Conduct on Campus for Students and Instructors (from 


"A student enrolling in one of the Los Angeles Community Colleges may rightfully expect that the faculty and administrators of the Colleges will maintain an environment in which there is freedom to learn. This requires that there be appropriate conditions and opportunities in the classroom and on the campus. As members of the college community, students should be encouraged to develop the capacity for critical judgment, to engage in the sustained and independent search for truth, and to exercise their rights to free inquiry and free speech in a responsible, non-violent manner. In the furtherance of the students' interest in free inquiry and the search for truth, it is also important that students be able to hear the views of non-students and engage in the free exchange of ideas with non-students."

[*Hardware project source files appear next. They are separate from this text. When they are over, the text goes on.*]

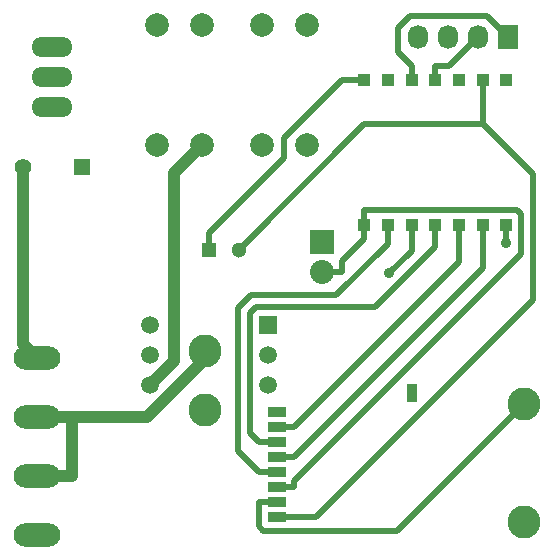
<source format=gbl>
G04 #@! TF.FileFunction,Copper,L2,Bot,Mixed*
%FSLAX46Y46*%
G04 Gerber Fmt 4.6, Leading zero omitted, Abs format (unit mm)*
G04 Created by KiCad (PCBNEW (2015-10-22 BZR 6274, Git d63c017)-product) date 25.10.2015 14:05:11*
%MOMM*%
G01*
G04 APERTURE LIST*
%ADD10C,0.150000*%
%ADD11R,1.300000X1.300000*%
%ADD12C,1.300000*%
%ADD13R,1.400000X1.400000*%
%ADD14C,1.400000*%
%ADD15R,1.501140X1.501140*%
%ADD16C,1.501140*%
%ADD17R,1.727200X2.032000*%
%ADD18O,1.727200X2.032000*%
%ADD19O,3.962400X1.981200*%
%ADD20R,1.000000X1.000000*%
%ADD21R,1.500000X0.900000*%
%ADD22R,0.900000X1.500000*%
%ADD23O,3.500120X1.699260*%
%ADD24C,1.998980*%
%ADD25R,2.032000X2.032000*%
%ADD26O,2.032000X2.032000*%
%ADD27C,2.799080*%
%ADD28C,0.889000*%
%ADD29C,0.500000*%
%ADD30C,1.000000*%
G04 APERTURE END LIST*
D10*
D11*
X184785000Y-139700000D03*
D12*
X187285000Y-139700000D03*
D13*
X173990000Y-132715000D03*
D14*
X168990000Y-132715000D03*
D15*
X189786260Y-146050000D03*
D16*
X189786260Y-148590000D03*
X189786260Y-151130000D03*
X179786280Y-151130000D03*
X179786280Y-148590000D03*
X179786280Y-146050000D03*
D17*
X210058000Y-121666000D03*
D18*
X207518000Y-121666000D03*
X204978000Y-121666000D03*
X202438000Y-121666000D03*
D19*
X170180000Y-163830000D03*
X170180000Y-158830000D03*
X170180000Y-148830000D03*
X170180000Y-153830000D03*
D20*
X197935000Y-137545000D03*
X199935000Y-137545000D03*
X201935000Y-137545000D03*
X203935000Y-137545000D03*
X205935000Y-137545000D03*
X207935000Y-137545000D03*
X209935000Y-137545000D03*
X197935000Y-125345000D03*
X199935000Y-125345000D03*
X201935000Y-125345000D03*
X203935000Y-125345000D03*
X205935000Y-125345000D03*
X207935000Y-125345000D03*
X209935000Y-125345000D03*
D21*
X190500000Y-162280000D03*
X190500000Y-161010000D03*
X190500000Y-159740000D03*
X190500000Y-158460000D03*
X190500000Y-157200000D03*
X190500000Y-155930000D03*
X190500000Y-154650000D03*
X190500000Y-153380000D03*
D22*
X202000000Y-151830000D03*
D23*
X171450000Y-125095000D03*
X171450000Y-127635000D03*
X171450000Y-122555000D03*
D24*
X184150000Y-130810000D03*
X184150000Y-120650000D03*
X193040000Y-130810000D03*
X193040000Y-120650000D03*
X180340000Y-120650000D03*
X180340000Y-130810000D03*
X189230000Y-120650000D03*
X189230000Y-130810000D03*
D25*
X194310000Y-139065000D03*
D26*
X194310000Y-141605000D03*
D27*
X184420000Y-148250000D03*
X184420000Y-153250000D03*
X211420000Y-162750000D03*
X211420000Y-152750000D03*
D28*
X209935000Y-139110200D03*
X200029100Y-141665300D03*
D29*
X200689600Y-163480400D02*
X211420000Y-152750000D01*
X189367300Y-163480400D02*
X200689600Y-163480400D01*
X188999700Y-163112800D02*
X189367300Y-163480400D01*
X188999700Y-161010000D02*
X188999700Y-163112800D01*
X190500000Y-161010000D02*
X188999700Y-161010000D01*
X196011500Y-125345000D02*
X197935000Y-125345000D01*
X191135000Y-130221500D02*
X196011500Y-125345000D01*
X191135000Y-131949700D02*
X191135000Y-130221500D01*
X184785000Y-138299700D02*
X191135000Y-131949700D01*
X184785000Y-139700000D02*
X184785000Y-138299700D01*
X197943000Y-129042000D02*
X187285000Y-139700000D01*
X207935000Y-129042000D02*
X197943000Y-129042000D01*
X212194400Y-133301400D02*
X207935000Y-129042000D01*
X212194400Y-143944600D02*
X212194400Y-133301400D01*
X193859000Y-162280000D02*
X212194400Y-143944600D01*
X190500000Y-162280000D02*
X193859000Y-162280000D01*
X207935000Y-129042000D02*
X207935000Y-125345000D01*
X209935000Y-137545000D02*
X209935000Y-138795300D01*
X209935000Y-138795300D02*
X209935000Y-139110200D01*
D30*
X168990000Y-147640000D02*
X168990000Y-132715000D01*
X170180000Y-148830000D02*
X168990000Y-147640000D01*
D29*
X201935000Y-139759400D02*
X200029100Y-141665300D01*
X201935000Y-137545000D02*
X201935000Y-139759400D01*
D30*
X181778700Y-149137600D02*
X179786300Y-151130000D01*
X181778700Y-133181300D02*
X181778700Y-149137600D01*
X184150000Y-130810000D02*
X181778700Y-133181300D01*
D29*
X196076300Y-140654000D02*
X197935000Y-138795300D01*
X196076300Y-141605000D02*
X196076300Y-140654000D01*
X194310000Y-141605000D02*
X196076300Y-141605000D01*
X197935000Y-137545000D02*
X197935000Y-138795300D01*
X210830400Y-136294700D02*
X197935000Y-136294700D01*
X211185400Y-136649700D02*
X210830400Y-136294700D01*
X211185400Y-140083000D02*
X211185400Y-136649700D01*
X192000300Y-159268100D02*
X211185400Y-140083000D01*
X192000300Y-159740000D02*
X192000300Y-159268100D01*
X190500000Y-159740000D02*
X192000300Y-159740000D01*
X197935000Y-137545000D02*
X197935000Y-136294700D01*
X208291300Y-119899300D02*
X210058000Y-121666000D01*
X201769700Y-119899300D02*
X208291300Y-119899300D01*
X200771300Y-120897700D02*
X201769700Y-119899300D01*
X200771300Y-122931000D02*
X200771300Y-120897700D01*
X201935000Y-124094700D02*
X200771300Y-122931000D01*
X201935000Y-125345000D02*
X201935000Y-124094700D01*
X205089300Y-124094700D02*
X207518000Y-121666000D01*
X203935000Y-124094700D02*
X205089300Y-124094700D01*
X203935000Y-125345000D02*
X203935000Y-124094700D01*
D30*
X170180000Y-158830000D02*
X173161500Y-158830000D01*
X173161500Y-153830000D02*
X173161500Y-158830000D01*
X179562700Y-153830000D02*
X173161500Y-153830000D01*
X184420000Y-148972700D02*
X179562700Y-153830000D01*
X184420000Y-148250000D02*
X184420000Y-148972700D01*
X173161500Y-153830000D02*
X170180000Y-153830000D01*
D29*
X199935000Y-139164500D02*
X199935000Y-137545000D01*
X195550800Y-143548700D02*
X199935000Y-139164500D01*
X188292900Y-143548700D02*
X195550800Y-143548700D01*
X187256400Y-144585200D02*
X188292900Y-143548700D01*
X187256400Y-156716700D02*
X187256400Y-144585200D01*
X188999700Y-158460000D02*
X187256400Y-156716700D01*
X190500000Y-158460000D02*
X188999700Y-158460000D01*
X190500000Y-155930000D02*
X188999700Y-155930000D01*
X203935000Y-137545000D02*
X203935000Y-138795300D01*
X203935000Y-139467200D02*
X203935000Y-138795300D01*
X198853100Y-144549100D02*
X203935000Y-139467200D01*
X188716500Y-144549100D02*
X198853100Y-144549100D01*
X188256800Y-145008800D02*
X188716500Y-144549100D01*
X188256800Y-155187100D02*
X188256800Y-145008800D01*
X188999700Y-155930000D02*
X188256800Y-155187100D01*
X205935000Y-140715300D02*
X205935000Y-137545000D01*
X192000300Y-154650000D02*
X205935000Y-140715300D01*
X190500000Y-154650000D02*
X192000300Y-154650000D01*
X190500000Y-157200000D02*
X192000300Y-157200000D01*
X207935000Y-141265300D02*
X192000300Y-157200000D01*
X207935000Y-137545000D02*
X207935000Y-141265300D01*
M02*

</source>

Academic Honesty (from the Pierce College Catalogue):

"I . Violations of academic honesty and integrity occur when a student participates in any act in which he/she uses deception or fraud while performing an academic activity. Violations include, but are not limited to, the following:

"• Submitting for a grade the words, ideas, and/or written work (including laboratory notes and drawings) of another person without giving due credit to that person. This includes purchased papers or papers written by other students."


Student Grievances (from 

"The student grievance procedure is designed to provide a prompt and equitable means for resolving student grievances, including but not limited to the grading process. The grievance procedure may be initiated by a student or group of students who reasonably believe that they have been subject to unjust action or denied rights that adversely affect their status, rights, or privileges as a student. To initiate a student grievance, please contact the Office of Student Services at 818-710-6418."

"Informal Resolution"

"All parties involved in a potential grievance are encouraged to seek an informal remedy."

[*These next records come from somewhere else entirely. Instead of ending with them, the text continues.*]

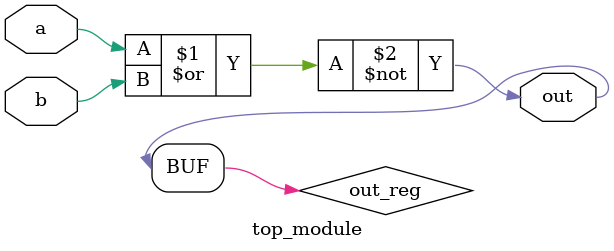
<source format=sv>
module top_module(
  input a,
  input b,
  output out
);

  reg out_reg;  // create a register to hold the value of the output

  // assign the value of out_reg to the logical negation of the logical OR of a and b
  assign out_reg = ~(a | b);

  // assign the value of out_reg to the output
  assign out = out_reg;

endmodule

</source>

"The recommended steps for students to follow are:

"meeting directly with the faculty member(s) with whom the student has a problem"

"meeting with the department chair of the faculty member(s)"

"meeting with the department's Dean of Academic Affair" or

"meeting with the College Ombudsperson Ombudspersons are faculty members appointed by the Academic Senate to assist students in obtaining informal resolution of a grievance."